# Source document
Over the years, AWS has developed a broad range of industry-leading AI, ML, and analytics services and applications that work with data in Amazon S3 that organizations use to innovate faster, discover new insights, and make even better data-driven decisions. However, some organizations want to use these services with their enterprise file data stored in NetApp ONTAP or other NAS appliances.

How to get started
You can create and attach an S3 Access Point to your FSx for ONTAP file system using the Amazon FSx console, the AWS Command Line Interface (AWS CLI), or the AWS SDK.

I have an existing FSx for ONTAP file system demo-create-s3access which I created by following the steps in the Creating file systems in the FSx for ONTAP documentation. Using the Amazon FSx console I now choose the file system ID fs-0c45b011a7f071d70 to access the full details of the file system.

I’ll attach the access point to the volume of the file system. I choose the volume vol1 and then select Create S3 Access Point from the Actions dropdown menu.


I enter details such as the access point name, the type of file system user identity and the network configuration, then choose Create s3 Access Point to finalize the process.


After it’s created, the access point my-s3-accesspoint is ready to allow access to the file data stored in my file system demo-create-s3access from Amazon S3. Amazon Access Points are S3 endpoints that can be attached to Amazon FSx volumes and used to perform Amazon S3 object operations.


I can now bring proprietary data stored in the file system demo-create-s3access to Amazon S3 for use in applications that work with Amazon S3 while my file data continues to reside in the FSx for NetApp ONTAP file system using the access point my-s3-accesspoint (this data remains accessible through the file protocols).

For the walkthrough in this post, I’ll integrate with Quick Suite.

Integrating decades of enterprise file data with the latest AI powered BI tools on AWS
In the Quick Suite Console, in the left navigation pane, I choose Connections, then select Integrations. Before you begin, make sure that you have the correct permissions to the Amazon S3 AWS resource. You can control the AWS resources that Quick Suite can access by following the Amazon Quick Suite user guide.


After I’ve selected the Amazon S3 integration I enter my Amazon S3 Access Point alias as the S3 bucket URL, leave the rest of the information as default, then choose Create and continue.


I finalize the process by providing the Name of the knowledge base, the Description, then choose Create.


After the knowledge base has been created it’s automatically synchronized, it’s now available for interaction.


I want to learn more about the AWS European Sovereign Cloud so I’ve updated the file system (accessed through the S3 Access Point my-s3-accesspoin-iyytkgz83djdjj7abn3u711supfgkuse1b-ext-s3alias) with the AWS whitepaper on this topic. In the chat in Amazon Quick Suite. I start asking the first question “do we have any documentation on the europe sovereignty cloud?“. To answer my question, the chat agent accesses and analyzes various types of data sources I have permission to use, including uploaded files in my current conversation, spaces I have access to, knowledge bases from my integrations, and more.

When I verify the source, I see that the document I uploaded to my file system is listed as one of the sources.

# Data extract
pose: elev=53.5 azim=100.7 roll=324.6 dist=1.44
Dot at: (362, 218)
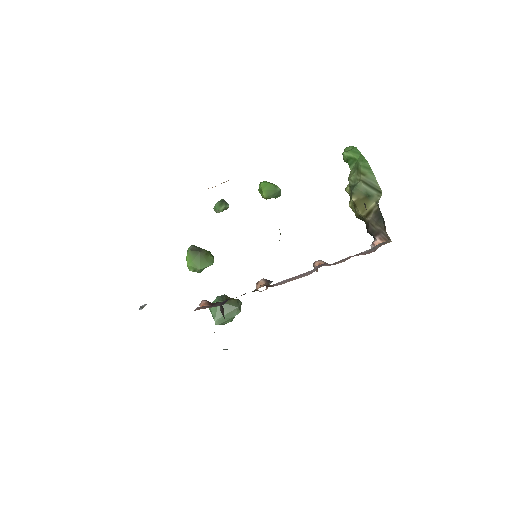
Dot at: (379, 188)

# What the exercise asks
Repeat, word for word, the passage of the FSx for ONTAP walkthrough that begins at the words "For the walkthrough" and stops after "Suite user guide.".

# The response
For the walkthrough in this post, I’ll integrate with Quick Suite.

Integrating decades of enterprise file data with the latest AI powered BI tools on AWS
In the Quick Suite Console, in the left navigation pane, I choose Connections, then select Integrations. Before you begin, make sure that you have the correct permissions to the Amazon S3 AWS resource. You can control the AWS resources that Quick Suite can access by following the Amazon Quick Suite user guide.